**TEXTE D'ÉTUDE:**

--

Oui, en pleine pandémie. J’y ai dirigé pendant près de trois ans la Kunsthall Trondheim. En tant que deuxième directrice de cette institution encore jeune, j’ai eu la possibilité de développer quelque chose de tout à fait nouveau. Mon programme a suscité une grande attention.
Aujourd’hui, vous vivez à New York. Quel contraste. L’auriez-vous imaginé à l’époque?
New York a toujours été mon objectif. La ville est incroyablement intéressante. Tant d’artistes fascinants y vivent, il s’en dégage tant d’énergie. Je voulais faire partie de cela, y contribuer. Lorsque le poste au Swiss Institute a été mis au concours, j’ai tout simplement postulé. Il ne s’agissait pas de quitter Trondheim, mais d’être ici.
Et alors, votre arrivée se passe-t-elle comme prévu?
Cela fait maintenant plus de deux ans que je suis à New York, et mon programme est en place depuis un an et demi. Oui, je me suis vraiment bien installée.
Avec quelles résolutions avez-vous pris vos fonctions?
Dans ma candidature déjà, j’avais proposé de nous concentrer sur les questions écologiques. Je ne parle pas d’écologie au sens de la nature perçue et comprise séparément de la culture. J’aimerais les considérer ensemble et réfléchir à la manière dont les petites à moyennes institutions peuvent fonctionner en ces temps de changement climatique. À New York, les institutions artistiques ou culturelles sont encore peu nombreuses à se pencher sur ce sujet.
Alors, il n’y en a plus que pour le climat au SI?
Non, le SI est bien plus diversifié. Pour moi, il est important de repenser les stratégies et les processus curatoriaux et institutionnels et d’inviter également les artistes à le faire. Ce qui m’intéresse, c’est la crise climatique, et tous les autres thèmes qui s’y rapportent. Les questions sociétales, sociales et philosophiques, d’économie et de technologie. L’intelligence artificielle en fait partie. D’un côté, elle nous permet d’élaborer des réponses, de réfléchir à des solutions, de l’autre, elle consomme énormément d’énergie.
Qu’est-ce que cela signifie concrètement?
J’ai élaboré un plan en huit points avec mon équipe sur les mesures à prendre dans des domaines tels que les transports, l’énergie, les déchets ou les voyages, où il s’agit effectivement de réduire nos émissions de CO2. Par exemple, lorsque nous organisons une exposition, nous veillons à utiliser moins de matériaux et à les donner ensuite à d’autres organisations pour qu’ils soient réutilisés. Les artistes sont également invités à concevoir avec nous ce «8 × 8 Plan», qui sera d’ailleurs publié. Pour les émissions de CO2 inévitables malgré nos mesures, nous soutenons des fonds stratégiques pour le climat. Nous voulons ainsi contribuer au débat et être une source d’inspiration pour d’autres.

--

**DONNÉES FOURNIES:**
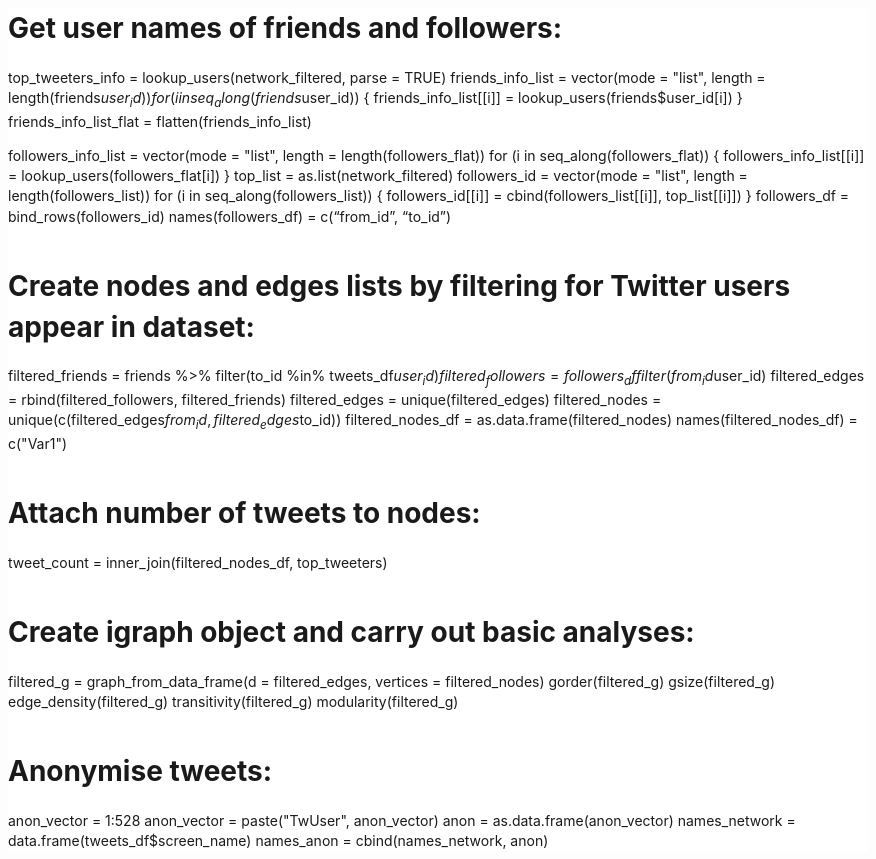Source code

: # Get user names of friends and followers:
top_tweeters_info = lookup_users(network_filtered, parse = TRUE) 
friends_info_list = vector(mode = "list", length = length(friends$user_id))
for (i in seq_along(friends$user_id)) {
  friends_info_list[[i]] = lookup_users(friends$user_id[i])
}
friends_info_list_flat = flatten(friends_info_list)

followers_info_list = vector(mode = "list", length = length(followers_flat))
for (i in seq_along(followers_flat)) {
  followers_info_list[[i]] = lookup_users(followers_flat[i])
}
top_list = as.list(network_filtered)
followers_id = vector(mode = "list", length = length(followers_list))
for (i in seq_along(followers_list)) {
  followers_id[[i]] = cbind(followers_list[[i]], top_list[[i]])
}
followers_df = bind_rows(followers_id)
names(followers_df) = c(“from_id”, “to_id”)

# Create nodes and edges lists by filtering for Twitter users appear in dataset:
filtered_friends = friends %>% 
  filter(to_id %in% tweets_df$user_id)
filtered_followers = followers_df %>% 
  filter(from_id %in% tweets_df$user_id)
filtered_edges = rbind(filtered_followers, filtered_friends)
filtered_edges = unique(filtered_edges)
filtered_nodes = unique(c(filtered_edges$from_id, filtered_edges$to_id))
filtered_nodes_df = as.data.frame(filtered_nodes)
names(filtered_nodes_df) = c("Var1")

# Attach number of tweets to nodes:
tweet_count = inner_join(filtered_nodes_df, top_tweeters)

# Create igraph object and carry out basic analyses:
filtered_g = graph_from_data_frame(d = filtered_edges, vertices = filtered_nodes)
gorder(filtered_g)
gsize(filtered_g)
edge_density(filtered_g)
transitivity(filtered_g)
modularity(filtered_g)

# Anonymise tweets:
anon_vector = 1:528
anon_vector = paste("TwUser", anon_vector) 
anon = as.data.frame(anon_vector)
names_network = data.frame(tweets_df$screen_name)
names_anon = cbind(names_network, anon)
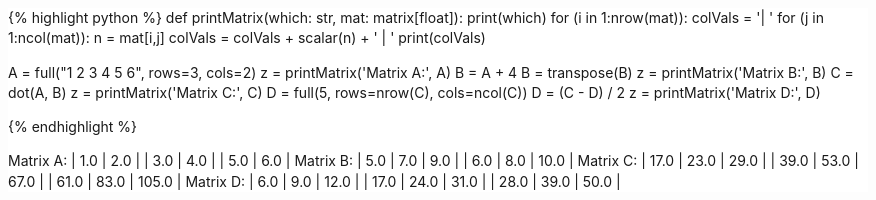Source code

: <div data-lang="PyDML" markdown="1">
{% highlight python %}
def printMatrix(which: str, mat: matrix[float]):
    print(which)
    for (i in 1:nrow(mat)):
        colVals = '| '
        for (j in 1:ncol(mat)):
            n = mat[i,j]
            colVals = colVals + scalar(n) + ' | '
        print(colVals)

A = full("1 2 3 4 5 6", rows=3, cols=2)
z = printMatrix('Matrix A:', A)
B = A + 4
B = transpose(B)
z = printMatrix('Matrix B:', B)
C = dot(A, B)
z = printMatrix('Matrix C:', C)
D = full(5, rows=nrow(C), cols=ncol(C))
D = (C - D) / 2
z = printMatrix('Matrix D:', D)

{% endhighlight %}
</div>

<div data-lang="Result" markdown="1">
	Matrix A:
	| 1.0 | 2.0 | 
	| 3.0 | 4.0 | 
	| 5.0 | 6.0 | 
	Matrix B:
	| 5.0 | 7.0 | 9.0 | 
	| 6.0 | 8.0 | 10.0 | 
	Matrix C:
	| 17.0 | 23.0 | 29.0 | 
	| 39.0 | 53.0 | 67.0 | 
	| 61.0 | 83.0 | 105.0 | 
	Matrix D:
	| 6.0 | 9.0 | 12.0 | 
	| 17.0 | 24.0 | 31.0 | 
	| 28.0 | 39.0 | 50.0 | 
</div>

</div>

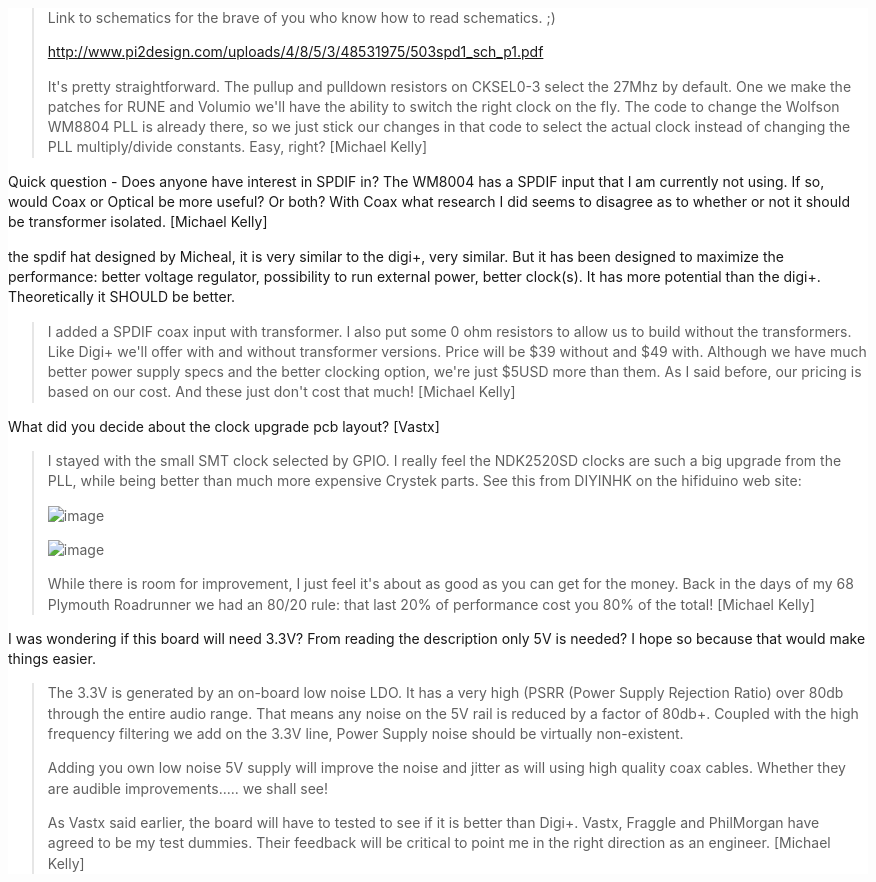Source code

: > 
> Link to schematics for the brave of you who know how to read schematics.  ;)
> 
> http://www.pi2design.com/uploads/4/8/5/3/48531975/503spd1_sch_p1.pdf
> 
> It's pretty straightforward. The pullup and pulldown resistors on CKSEL0-3 select the 27Mhz by default. One we make the patches for RUNE and Volumio we'll have the ability to switch the right clock on the fly. The code to change the Wolfson WM8804 PLL is already there, so we just stick our changes in that code to select the actual clock instead of changing the PLL multiply/divide constants. Easy, right?
> [Michael Kelly]

Quick question - Does anyone have interest in SPDIF in? The WM8004 has a SPDIF input that I am currently not using. If so, would Coax or Optical be more useful? Or both? With Coax what research I did seems to disagree as to whether or not it should be transformer isolated.
[Michael Kelly]

 the spdif hat designed by Micheal, it is very similar to the digi+, very similar. But it has been designed to maximize the performance: better voltage regulator, possibility to run external power, better clock(s). It has more potential than the digi+. Theoretically it SHOULD be better.

> I added a SPDIF coax input with transformer. I also put some 0 ohm resistors to allow us to build without the transformers. Like Digi+ we'll offer with and without transformer versions. Price will be $39 without and $49 with. Although we have much better power supply specs and the better clocking option, we're just $5USD more than them. As I said before, our pricing is based on our cost. And these just don't cost that much!
> [Michael Kelly]

What did you decide about the clock upgrade pcb layout?
[Vastx]

> I stayed with the small SMT clock selected by GPIO. I really feel the NDK2520SD clocks are such a big upgrade from the PLL, while being better than much more expensive Crystek parts. See this from DIYINHK on the hifiduino web site:
> 
> ![image](https://hifiduino.files.wordpress.com/2014/01/ndkphasenoise.png?w=595&h=387)
> 
> ![image](https://hifiduino.files.wordpress.com/2014/01/cchd957.jpg?w=595&h=541)
> 
> While there is room for improvement, I just feel it's about as good as you can get for the money.
> Back in the days of my 68 Plymouth Roadrunner we had an 80/20 rule: that last 20% of performance cost you 80% of the total!
> [Michael Kelly]

I was wondering if this board will need 3.3V? From reading the description only 5V is needed? I hope so because that would make things easier.

> The 3.3V is generated by an on-board low noise LDO. It has a very high (PSRR (Power Supply Rejection Ratio) over 80db through the entire audio range. That means any noise on the 5V rail is reduced by a factor of 80db+. Coupled with the high frequency filtering we add on the 3.3V line, Power Supply noise should be virtually non-existent.
> 
> Adding you own low noise 5V supply will improve the noise and jitter as will using high quality coax cables. Whether they are audible improvements..... we shall see!
> 
> As Vastx said earlier, the board will have to tested to see if it is better than Digi+. Vastx, Fraggle and PhilMorgan have agreed to be my test dummies. Their feedback will be critical to point me in the right direction as an engineer.
> [Michael Kelly]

--

**TÂCHES ET EXERCICES:**
(a) Résumez sous forme de liste à puces le paragraphe du texte d'étude qui commence par « J’ai élaboré un plan en huit points », en gardant ses faits principaux.
(b) Recopiez à l'identique, s'il vous plaît, les lignes du listing : commencez au début du listing et arrêtez-vous après la ligne qui contient « friends_info_list_flat = flatten(friends_info_list) », cette ligne comprise. Laissez les images de côté.
Le texte d'étude et le listing n'ont aucun lien entre eux.

**CORRIGÉ DE L'EXERCICE:**
(a)
- Un plan en huit points a été élaboré avec l'équipe sur les mesures à prendre dans des domaines comme les transports, l'énergie, les déchets ou les voyages, afin de réduire les émissions de CO2.
- Pour chaque exposition, moins de matériaux sont utilisés, puis ils sont donnés à d'autres organisations pour être réutilisés.
- Les artistes sont invités à concevoir ce « 8 × 8 Plan », qui sera publié.
- Pour les émissions de CO2 inévitables, des fonds stratégiques pour le climat sont soutenus.
- L'objectif est de contribuer au débat et d'inspirer d'autres institutions.

(b)
Source code

: # Get user names of friends and followers:
top_tweeters_info = lookup_users(network_filtered, parse = TRUE) 
friends_info_list = vector(mode = "list", length = length(friends$user_id))
for (i in seq_along(friends$user_id)) {
  friends_info_list[[i]] = lookup_users(friends$user_id[i])
}
friends_info_list_flat = flatten(friends_info_list)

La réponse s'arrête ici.